The Unblocking Effect

You might have heard about the blocking effect of a hand before. People like to 3-Bet you with A♣5♣ partially because it contains a high card. That high card removes one of the aces from the deck, which makes it half as likely that you wake up with AA and 4-bet them. It also makes it harder for you to have AK, reducing your combinations of this powerhouse hand from 16 to 12.

The unblocking effect, unsurprisingly, concerns hands that have the opposite property of blocking bad hands, making good ones more abundant in the deck by slightly increasing the amount of the time someone else will wake up with two very big cards. When you open UTG with 22 in a 6-max cash/ZOOM game, not only are you playing a hand with minimal ability to flop well with five players still to act; but you are also playing a hand that mathematically guarantees that you will be 3-Bet more frequently.

Let’s break it down. When you have 2♥2♠ there are two less deuces in the deck. This means the player to your left now has a 4/50 or 8% chance of being dealt an ace. When that ace is accompanied by another big card, or even a smaller one of the same suit, there is a very good chance of you getting 3-bet. Your hand also unblocks kings, queens, jacks, T9s, and whatever else might 3-Bet you. If the first opponent does not get dealt an ace, the next guy has a 4/48 chance = 8.3% chance. The next player has a 4/46 chance or 8.7% chance. As you can see, it gets more and more likely that you will run into a big hand as each player folds.

When you have A5s UTG however, there are only three aces left in the deck and the HJ gets dealt an ace only 3/50 = 6% of the time. This might not seem like a big deal, but it has huge repercussions when you remember that five players now have a better chance at picking up big hands.

If the EV of opening a baby pair was negligible based just on the strength of the hand, then the unblocking effect makes it negative to raise.

It is not just monster hands that 22 unblocks but also your opponents 3-Bet bluffs like A8s and KTs. The combined effect of unblocking all these hands for multiple players is fatal.

I recommend folding 22-55 from the first two seats, then folding 22-44 in the CO, favouring bigger cards. From the BU, you can open 33-55 but probably not 22 if there are two tough players in the blinds.

Do not let the paired element of these hands fool you – they are trash.

Reverse Implied Odds

Your reverse implied odds are your chance of losing big pots with strong hands by running them into stronger ones. When you flop a set with 99 on most flops, you have at least second set.

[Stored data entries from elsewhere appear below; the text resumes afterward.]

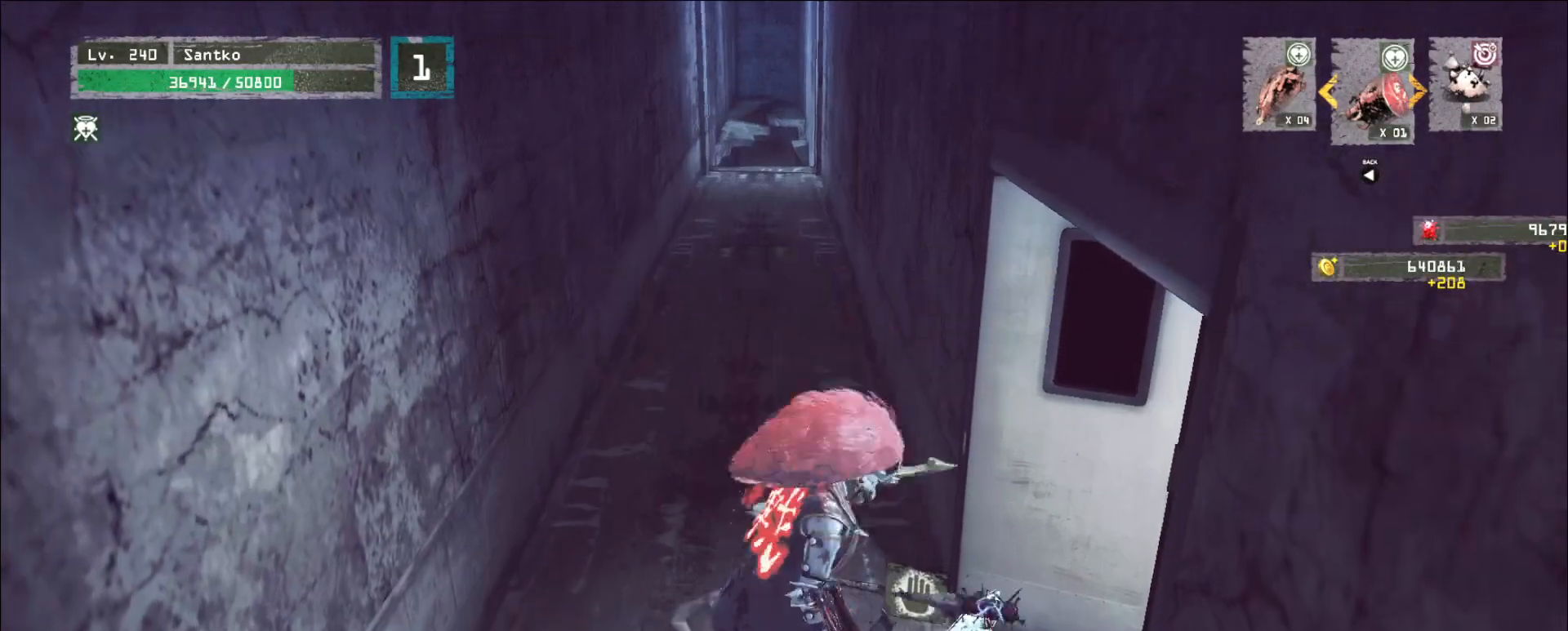
{"keys": ["w"], "mouse": [], "events": []}
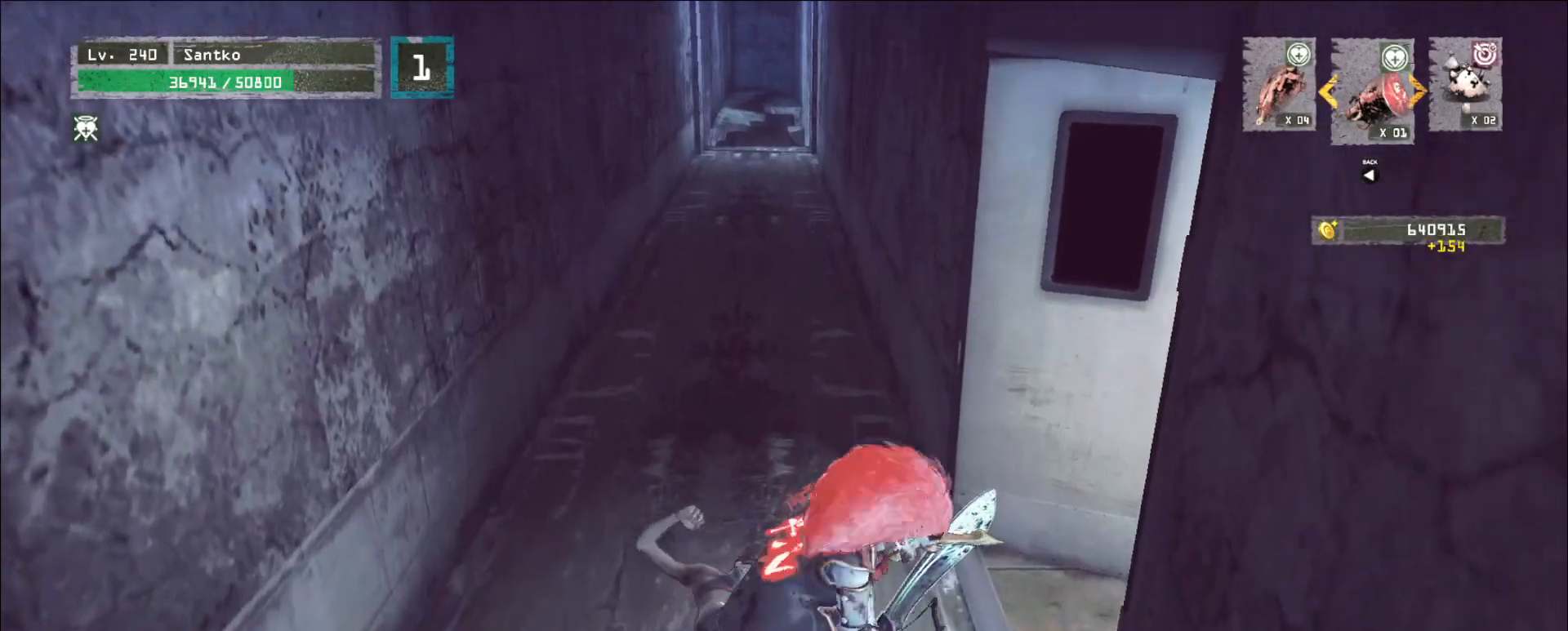
{"keys": ["w"], "mouse": [], "events": []}
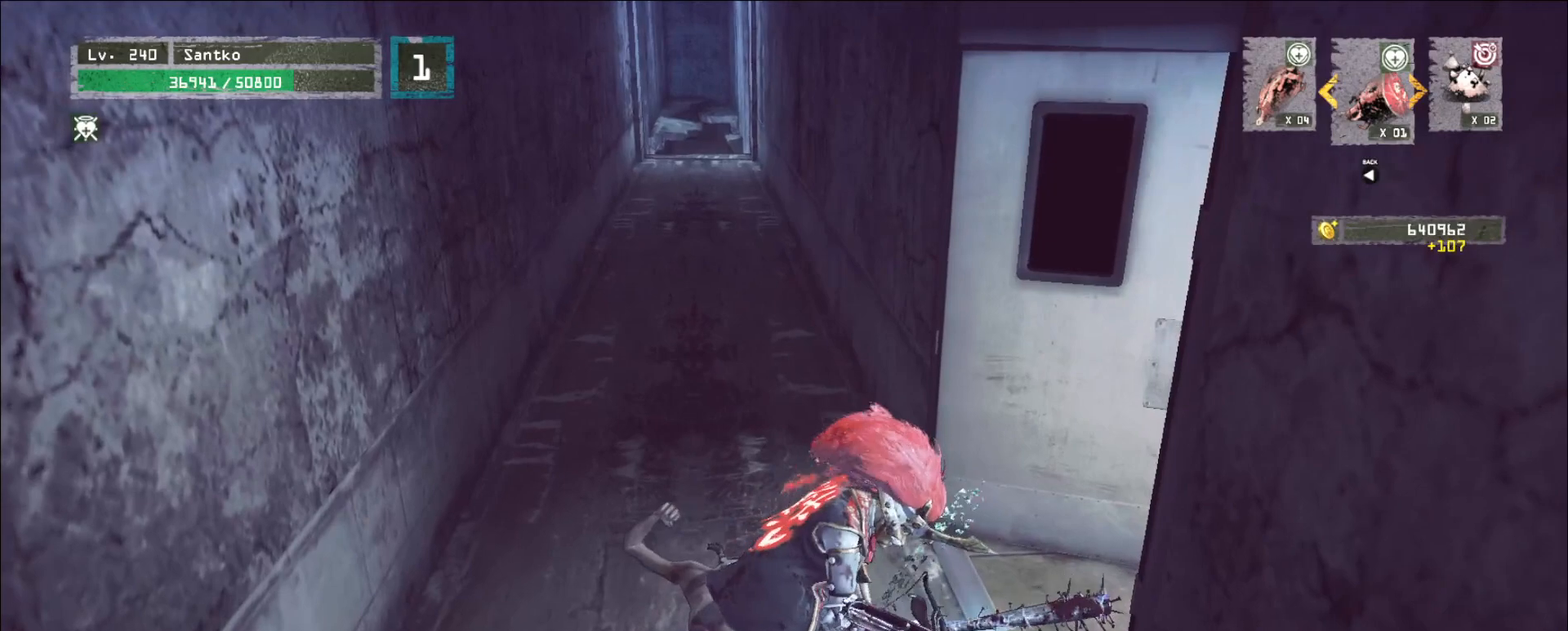
{"keys": ["w"], "mouse": [], "events": []}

With 22, however needless to say, your set is always bottom set. You will never set over set another player and will always be on the wrong end of it.

It might seem really tempting to play baby pairs in multi-way situations, but this is where they are at their most dangerous. In a four-way pot for example, people are very cautious. They think twice before stacking off with one pair, so how exactly do you propose to win a huge pot with a baby pair? Moreover, in a four way pot, it is much more likely that someone else will flop a bigger set.

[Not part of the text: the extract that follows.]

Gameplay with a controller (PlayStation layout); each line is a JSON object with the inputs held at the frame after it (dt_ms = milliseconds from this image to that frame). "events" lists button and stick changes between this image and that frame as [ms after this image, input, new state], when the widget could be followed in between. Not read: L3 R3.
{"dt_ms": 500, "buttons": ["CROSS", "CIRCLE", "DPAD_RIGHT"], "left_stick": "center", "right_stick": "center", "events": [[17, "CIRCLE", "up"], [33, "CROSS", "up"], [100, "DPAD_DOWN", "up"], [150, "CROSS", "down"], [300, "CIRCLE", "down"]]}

Let’s say HJ opens for 3BB, CO calls, and BU follows suit. You will virtually always lose this pot when you don’t flop a set; it is almost impossible to win at showdown with just a pair of threes in this landscape. You are relying fully on winning big pots with sets to call here. Since you will only flop a set around 1 in 9 times, you will need to recoup nine times your investment just to break even – assuming you never lose with a set. Since you often do lose with sets in a multi-way pot, you will need to make even more the times your hand avoids bigger sets, straights, or flushes.

Unquestionably you should fold pre-flop here and wait for a bigger pocket pair to make a marginally profitable set mine.


  • Small pairs unblock the higher cards in the deck and ensure that you get 3-Bet more often.
  • Fold small pairs 22-55 from the first two seats. Open 55 from the CO and 33 and 44 from the BU. If you have an edge over an opponent, you can relax the late position restrictions a little.
  • Beware the reverse implied odds of small pairs in multi-way pots. You will always be on the wrong end of coolers and will struggle to get much action when your hand is good, unless your opponents are calling-stations.